3. Zarate CA, Singh JB, Carlson PJ, et al. A randomized study of an N-methyl-D-aspartate antagonist in treatment-resistant major depression. Arch General of Psychiatry. 2006; 63 (8): 856-864.
4. Singh JB, Fedgchin M, Daly EJ, et al. A double-blind, randomized, placebo-controlled, dose-dose study of intravenous ketamine in patients with treatment-resistant depression. Am J Psychiatry. 2016; 173 (8): 816-826.
5. Daly EJ, Singh JB. Additional intranasal esketamine in treatment-resistant depression-response. JAMA Psychiatry. 2018; 75 (6): 654-655.
6. Fedgchin M, Trivedi M, Daly EJ, et al. Efficacy and safety of a fixed dose of esketamine nasal spray combined with a new oral antidepressant in treatment-resistant depression: results from a randomized, double-blind, active-controlled study (TRANSFORM-1). Int J Neuropsychopharmacol. 2019; 22 (10): 616-630.

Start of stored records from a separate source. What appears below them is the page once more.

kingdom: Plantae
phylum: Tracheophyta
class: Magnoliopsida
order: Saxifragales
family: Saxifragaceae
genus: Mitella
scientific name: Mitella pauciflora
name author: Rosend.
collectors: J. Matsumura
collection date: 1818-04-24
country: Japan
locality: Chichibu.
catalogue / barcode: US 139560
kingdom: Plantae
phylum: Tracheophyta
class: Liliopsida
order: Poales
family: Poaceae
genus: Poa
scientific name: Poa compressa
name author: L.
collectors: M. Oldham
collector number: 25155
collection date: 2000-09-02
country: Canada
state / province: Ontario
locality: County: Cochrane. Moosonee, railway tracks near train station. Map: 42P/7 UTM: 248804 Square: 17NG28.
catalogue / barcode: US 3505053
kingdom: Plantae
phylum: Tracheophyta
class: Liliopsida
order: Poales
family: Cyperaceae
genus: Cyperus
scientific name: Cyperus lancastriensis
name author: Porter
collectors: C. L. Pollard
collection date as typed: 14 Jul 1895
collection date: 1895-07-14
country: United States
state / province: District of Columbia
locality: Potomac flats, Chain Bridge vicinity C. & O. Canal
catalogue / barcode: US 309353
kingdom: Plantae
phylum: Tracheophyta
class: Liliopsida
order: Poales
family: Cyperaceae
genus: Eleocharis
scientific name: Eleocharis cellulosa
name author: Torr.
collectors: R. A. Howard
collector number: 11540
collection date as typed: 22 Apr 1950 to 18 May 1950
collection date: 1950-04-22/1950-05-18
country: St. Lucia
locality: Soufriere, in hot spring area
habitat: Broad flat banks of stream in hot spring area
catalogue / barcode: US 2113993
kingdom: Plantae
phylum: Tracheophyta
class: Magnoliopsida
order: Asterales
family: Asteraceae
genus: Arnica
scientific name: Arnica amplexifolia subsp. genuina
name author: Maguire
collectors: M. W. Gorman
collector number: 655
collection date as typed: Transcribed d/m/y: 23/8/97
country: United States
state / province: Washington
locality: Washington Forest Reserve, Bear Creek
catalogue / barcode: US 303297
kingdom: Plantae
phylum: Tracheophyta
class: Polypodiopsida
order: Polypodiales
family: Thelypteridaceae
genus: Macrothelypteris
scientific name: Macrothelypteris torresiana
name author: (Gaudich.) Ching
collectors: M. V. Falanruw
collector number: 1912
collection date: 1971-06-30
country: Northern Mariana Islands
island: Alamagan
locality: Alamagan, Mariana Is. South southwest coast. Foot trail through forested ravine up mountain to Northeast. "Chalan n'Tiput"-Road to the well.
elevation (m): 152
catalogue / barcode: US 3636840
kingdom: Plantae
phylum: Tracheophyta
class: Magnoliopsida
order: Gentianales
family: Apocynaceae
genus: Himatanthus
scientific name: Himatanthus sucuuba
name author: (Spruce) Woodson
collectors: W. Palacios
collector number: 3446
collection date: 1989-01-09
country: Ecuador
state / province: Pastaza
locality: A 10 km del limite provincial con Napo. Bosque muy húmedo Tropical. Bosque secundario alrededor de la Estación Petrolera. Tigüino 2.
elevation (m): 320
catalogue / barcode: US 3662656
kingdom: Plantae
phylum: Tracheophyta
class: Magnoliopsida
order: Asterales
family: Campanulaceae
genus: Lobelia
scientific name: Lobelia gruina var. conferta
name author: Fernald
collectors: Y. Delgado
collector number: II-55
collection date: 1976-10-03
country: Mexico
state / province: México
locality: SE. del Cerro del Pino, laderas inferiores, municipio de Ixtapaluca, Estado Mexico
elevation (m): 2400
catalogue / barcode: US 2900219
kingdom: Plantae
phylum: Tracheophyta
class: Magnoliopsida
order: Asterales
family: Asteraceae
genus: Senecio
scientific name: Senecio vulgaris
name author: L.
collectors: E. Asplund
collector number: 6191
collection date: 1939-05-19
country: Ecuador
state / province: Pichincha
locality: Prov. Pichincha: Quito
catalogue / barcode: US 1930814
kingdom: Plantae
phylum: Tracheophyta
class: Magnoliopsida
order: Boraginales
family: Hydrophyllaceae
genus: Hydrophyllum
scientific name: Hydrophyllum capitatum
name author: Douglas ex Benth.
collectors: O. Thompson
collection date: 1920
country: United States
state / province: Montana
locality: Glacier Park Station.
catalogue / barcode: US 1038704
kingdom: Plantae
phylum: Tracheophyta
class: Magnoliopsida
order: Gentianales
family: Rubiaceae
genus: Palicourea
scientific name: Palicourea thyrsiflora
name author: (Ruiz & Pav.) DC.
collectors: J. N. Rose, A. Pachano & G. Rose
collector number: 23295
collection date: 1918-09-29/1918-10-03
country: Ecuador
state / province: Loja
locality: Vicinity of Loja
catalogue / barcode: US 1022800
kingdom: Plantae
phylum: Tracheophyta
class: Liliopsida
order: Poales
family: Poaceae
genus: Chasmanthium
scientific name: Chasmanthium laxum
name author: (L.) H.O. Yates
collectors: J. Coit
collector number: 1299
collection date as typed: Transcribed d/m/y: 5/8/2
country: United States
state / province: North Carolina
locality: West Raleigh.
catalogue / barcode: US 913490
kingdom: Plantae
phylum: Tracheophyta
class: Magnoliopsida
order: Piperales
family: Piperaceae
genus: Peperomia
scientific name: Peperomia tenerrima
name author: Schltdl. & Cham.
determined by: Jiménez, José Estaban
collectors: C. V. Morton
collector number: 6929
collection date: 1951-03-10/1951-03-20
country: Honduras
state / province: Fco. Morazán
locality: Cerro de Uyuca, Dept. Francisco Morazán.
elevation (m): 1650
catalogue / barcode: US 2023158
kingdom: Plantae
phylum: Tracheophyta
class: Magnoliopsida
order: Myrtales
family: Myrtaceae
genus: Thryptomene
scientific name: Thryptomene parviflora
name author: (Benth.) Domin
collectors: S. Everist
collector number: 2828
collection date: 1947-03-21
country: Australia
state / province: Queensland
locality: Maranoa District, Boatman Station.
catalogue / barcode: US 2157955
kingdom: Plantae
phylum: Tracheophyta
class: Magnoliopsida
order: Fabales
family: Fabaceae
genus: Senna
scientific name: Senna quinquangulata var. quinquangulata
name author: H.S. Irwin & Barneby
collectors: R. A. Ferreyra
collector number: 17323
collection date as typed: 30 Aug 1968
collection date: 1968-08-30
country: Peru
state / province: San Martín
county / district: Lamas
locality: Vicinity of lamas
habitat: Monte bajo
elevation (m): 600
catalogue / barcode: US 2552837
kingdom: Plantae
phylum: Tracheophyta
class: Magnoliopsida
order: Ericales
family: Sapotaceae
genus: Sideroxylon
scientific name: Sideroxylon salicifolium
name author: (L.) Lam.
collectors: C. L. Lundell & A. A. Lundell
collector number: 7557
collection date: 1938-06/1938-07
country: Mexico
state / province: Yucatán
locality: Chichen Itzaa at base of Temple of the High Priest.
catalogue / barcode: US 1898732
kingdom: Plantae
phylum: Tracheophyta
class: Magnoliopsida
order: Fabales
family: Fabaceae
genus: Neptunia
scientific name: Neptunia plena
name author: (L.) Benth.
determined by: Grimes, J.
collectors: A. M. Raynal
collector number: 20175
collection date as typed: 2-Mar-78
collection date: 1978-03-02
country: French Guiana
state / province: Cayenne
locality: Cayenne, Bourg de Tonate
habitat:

7. Popova V, Daly EJ, Trivedi M, et al. Efficacy and safety of a flexible-dosed esketamine nasal spray combined with a newly initiated oral antidepressant in treatment-resistant depression: A randomized, double-blind, active-controlled study. Am J Psychiatry. 2019; 176 (6): 428-438.
8. Daly EJ, Trivedi M, Janik A, et al. Efficacy of esketamine nasal spray plus oral antidepressant treatment for relapse prevention in patients with treatment-resistant depression: A randomized clinical trial. JAMA Psychiatry. 2019; 76 (9): 893-903.
9. Weiss E, Aluisio L, Holder R, et al. Esketamine nasal spray plus oral antidepressant in patients with treatment-resistant depression: a long-term safety assessment in phase 3, open-label study (SUSTAIN-2). J Clin Psychiatry. 2020; 81 (3).
10. Wilkinson ST, Ballard ED, Bloch MH, et al. The effect of a single dose of intravenous ketamine on suicidal ideation: Systematic review and meta-analysis of data for individual participants. Am J Psychiatry. 2018; 175 (2): 150-158.
11. Canuso CM, Singh JB, Fedgchin M, et al. Efficacy and safety of intranasal escetamine for the rapid reduction of symptoms of depression and suicide in patients at immediate risk of suicide: results from a double-blind, randomized, placebo-controlled study. Am J Psychiatry. 2018; 175 (7): 620-630.
12. Fu DJ, Ionescu DF, Li X, et al. Esketamine nasal spray to rapidly reduce the main symptoms of depressive disorder in patients who have an active suicidal ideation with intent: a double-blind, randomized study (ASPIRE I). J Clin Psychiatry. 2020; 81 (3).
13. Ionescu DF, Fu DJ, Qiu X, et al. Esketamine nasal spray for rapid reduction of depressive symptoms in patients with major depressive disorder who have an active idea of suicide with intent: Results of a phase 3, double-blind, randomized study (ASPIRE II). Int J Neuropsychopharmacol. 2021; 24 (1): 22-31.